Timeline by Michael Critchon | Teen Ink

Timeline by Michael Critchon

February 7, 2010
By AnnaEK GOLD, Oakland, Missouri
AnnaEK GOLD, Oakland, Missouri
10 articles 0 photos 14 comments

Favorite Quote:
"The fault, dear Brutus, is not in our stars,
But in ourselves, that we are underlings. "

-Cassius, The Tragedy of Julius Caesar by William Shakespeare.
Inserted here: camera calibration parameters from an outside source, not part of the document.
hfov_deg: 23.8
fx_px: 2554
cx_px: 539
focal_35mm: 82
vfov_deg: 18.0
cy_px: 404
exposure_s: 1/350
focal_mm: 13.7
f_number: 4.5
Michael Crichton earned the title of one of the best science fiction authors of the time. His novel Timeline proves that statement is accurate. Timeline tells the story of a group of graduate students sent back to medieval France to find their professor whom the technological company ITC previously sent there. The first half of the book occurs entirely in modern day at ITC headquarters in the New Mexican desert to the graduates’ archeological sight of Castelgard in France, sponsored by the company. The second half toggles between the fourteenth and twentieth centuries, detailing the problems of the students who went back and ITC and the student who stayed behind. Catastrophes occur on both sides, from death and the troubles of coping with a violent and forgotten society of the Middle Ages to the technological issues concerning highly advanced equipment.
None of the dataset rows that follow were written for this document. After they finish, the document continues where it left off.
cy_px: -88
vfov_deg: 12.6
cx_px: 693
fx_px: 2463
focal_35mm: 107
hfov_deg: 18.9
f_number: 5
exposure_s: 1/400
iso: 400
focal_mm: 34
Crichton seamlessly blends the historical and scientific elements. The descriptions of the medieval world are clearly well-researched and highly detailed. The use of science provides a believable explanation for how time travel and the multiverse are feasible through quantum theory. The human elements and the changes that occur in character when one endures traumatic events play a central part, equal to the science. The novel is also a world-class thriller, rivaling his previous books such as Jurassic Park and The Terminal Man and easily beating some of the major blockbusters seen in movie theatre, for considerably less money, featuring jousting matches, sword fights and battles, daring escapes, and a race against time complete with twists and turns.

The cast of characters represents the complete spectrum of the intellectual body, with overriding arrogance, greed, obsession, curiosity, and naivety. They invoke adoration, admiration, and loathing, and above all cause the reader to want to continue reading. Every unexpected event has a strong human element connected to it, making it better than a chronicle of robots. While the technology involved is undoubtedly important, the story is very character-driven, somewhat unusual for a science-fiction novel and even a thriller.
I found Timeline a very enjoyable read that I did not want to put down. I’ve personally heard nothing but rave reviews about the book from fans of Michael Crichton and science fiction to those who typically do not enjoy such books. A base knowledge of quantum theory was helpful, but only as much as understanding what it is. If you enjoy science or history or a good thriller in general, this is a must read book. I absolutely recommend it. In my opinion, it’s one of Michael Crichton’s best.